The company’s consolidated financial statements are prepared in accordance with generally accepted accounting principles in the United States (“GAAP”). It uses a non-GAAP financial measure to evaluate its results of operations and as a supplemental indicator of operating performance. The non-GAAP financial measure that is used is Adjusted EBITDA. Adjusted EBITDA (as defined below) is considered a non-GAAP financial measure as defined by Regulation G promulgated by the SEC under the Securities Act of 1933, as amended. Management believes this non-GAAP financial measure enhances the understanding of the company’s historical and current financial results and enables the board of directors and management to analyze and evaluate financial and strategic planning decisions that will directly affect operating decisions and investments. The presentation of Adjusted EBITDA should not be construed as an inference that future results will be unaffected by unusual or non-recurring items or by non-cash items. This non-GAAP financial measure should be considered in addition to, rather than as a substitute for, the company’s actual operating results included in its condensed consolidated financial statements.

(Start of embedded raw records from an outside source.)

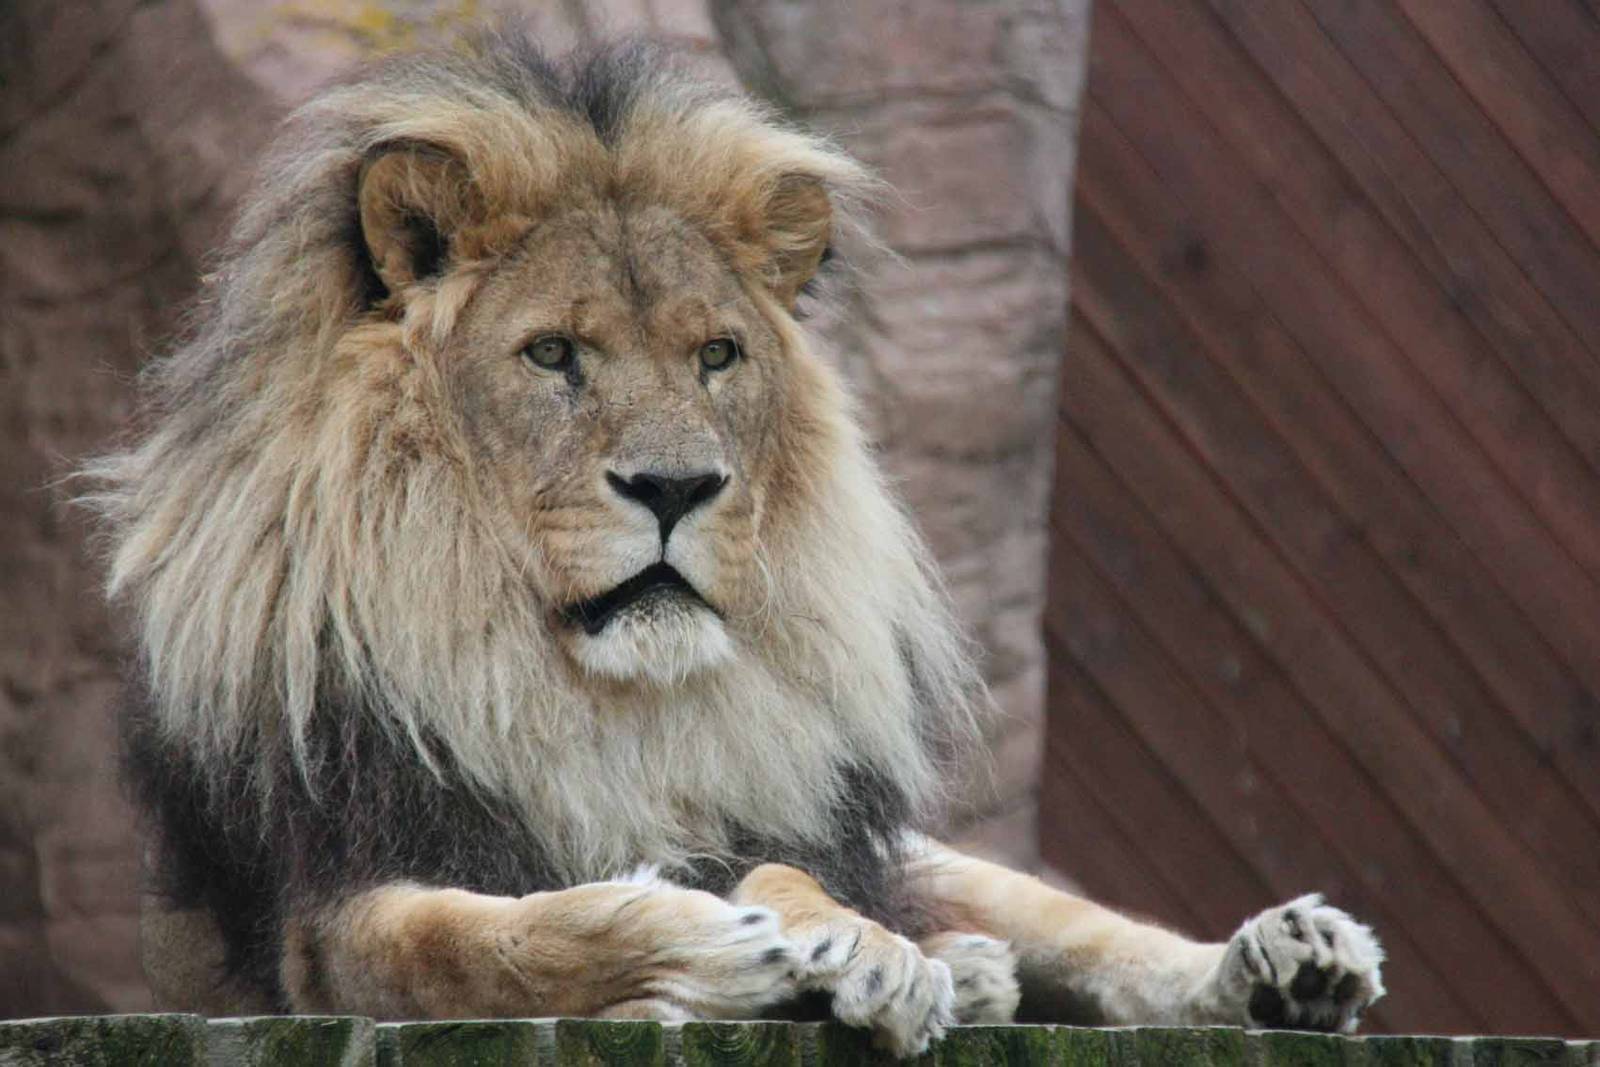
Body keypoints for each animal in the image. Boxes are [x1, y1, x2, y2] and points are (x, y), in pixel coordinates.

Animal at [83, 32, 1384, 1055]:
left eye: (716, 355)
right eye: (552, 355)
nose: (675, 485)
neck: (605, 700)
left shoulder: (777, 814)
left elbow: (793, 874)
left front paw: (855, 945)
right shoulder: (327, 922)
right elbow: (501, 935)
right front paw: (712, 950)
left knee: (1081, 929)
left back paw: (1281, 955)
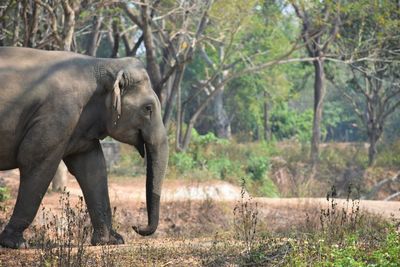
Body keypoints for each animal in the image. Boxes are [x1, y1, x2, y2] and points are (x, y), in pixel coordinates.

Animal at [0, 46, 167, 249]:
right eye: (148, 108)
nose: (137, 227)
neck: (102, 64)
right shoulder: (58, 113)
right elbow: (35, 160)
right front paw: (15, 243)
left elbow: (93, 169)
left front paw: (111, 240)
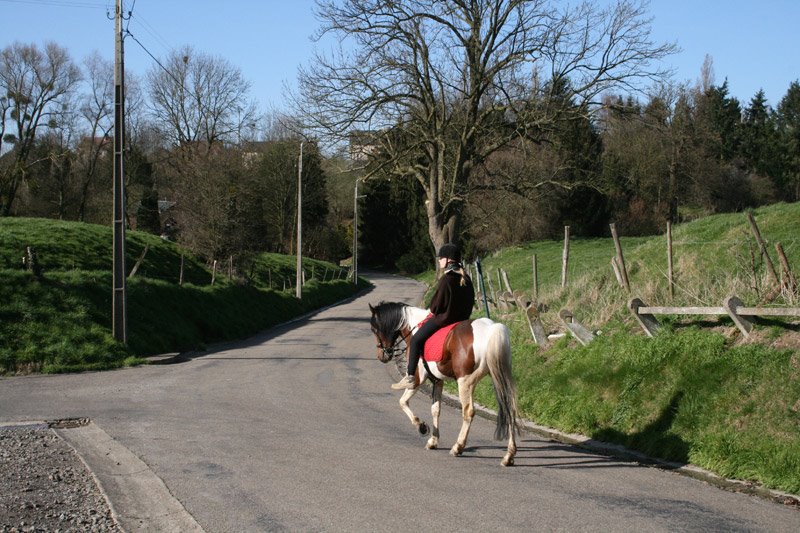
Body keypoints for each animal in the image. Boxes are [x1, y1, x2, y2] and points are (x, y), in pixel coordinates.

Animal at [368, 300, 520, 466]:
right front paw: (433, 441)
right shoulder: (437, 380)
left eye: (374, 329)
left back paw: (458, 447)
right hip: (499, 375)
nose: (382, 356)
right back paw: (509, 456)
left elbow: (402, 402)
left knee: (468, 411)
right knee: (510, 408)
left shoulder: (418, 379)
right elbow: (435, 409)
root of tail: (491, 329)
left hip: (465, 382)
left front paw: (421, 426)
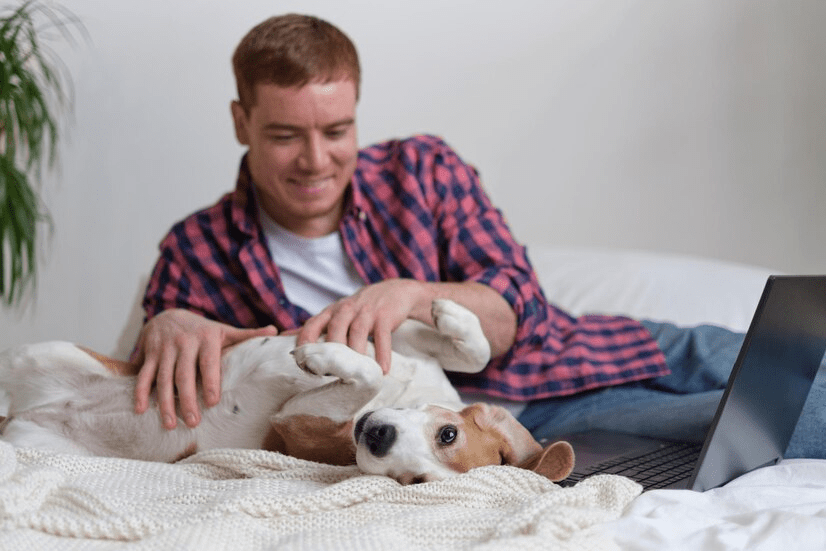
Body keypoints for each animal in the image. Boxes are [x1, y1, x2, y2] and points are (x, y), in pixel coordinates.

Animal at [0, 300, 568, 486]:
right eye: (447, 432)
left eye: (411, 483)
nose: (377, 437)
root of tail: (28, 413)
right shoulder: (400, 339)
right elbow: (473, 352)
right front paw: (450, 313)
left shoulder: (293, 416)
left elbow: (368, 374)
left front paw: (321, 358)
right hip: (43, 353)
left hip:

“Adjusted EBITDA” means earnings before interest, taxes, depreciation, amortization and non-cash share-based compensation expense, and also includes the gain on bargain purchase of subsidiary and adjustments for other identified charges such as costs incurred to form the company and to prepare for the offering of its Class A common stock to the public, prior to its IPO. Identified charges also include the cost of maintaining a board of directors prior to being a publicly traded company. As the IPO has been completed, director fees will be deducted from Adjusted EBITDA going forward. Adjusted EBITDA is not an earnings measure recognized by GAAP and does not have a standardized meaning prescribed by GAAP; accordingly, Adjusted EBITDA may not be comparable to similar measures presented by other companies. Management believes Adjusted EBITDA to be a meaningful indicator of the company’s performance that provides useful information to investors regarding its financial condition and results of operations. The most comparable GAAP measure is operating income.

 

A reconciliation of net loss to Adjusted EBITDA is provided in the company’s Annual Report on Form 10-K for the year ended December 31, 2020 under “Management’s Discussion and Analysis of Financial Condition and Results of Operations – Reconciliation of Unaudited Historical Results to Adjusted EBITDA.”

 

FORWARD-LOOKING STATEMENTS

This press release includes forward-looking statements that involve risks and uncertainties. Forward-looking statements are statements that are not historical facts. Such forward-looking statements are subject to risks (including those set forth in the Annual Report on Form 10-K, filed with the Securities and Exchange Commission on March 31, 2021) and uncertainties which could cause actual results to differ from the forward-looking statements. The company expressly disclaims any obligations or undertaking to release publicly any updates or revisions to any forward-looking statements contained herein to reflect any change in the company’s expectations with respect thereto or any change in events, conditions or circumstances on which any statement is based. Investors should realize that if our underlying assumptions for the projections contained herein prove inaccurate or that known or unknown risks or uncertainties materialize, actual results could vary materially from our expectations and projections.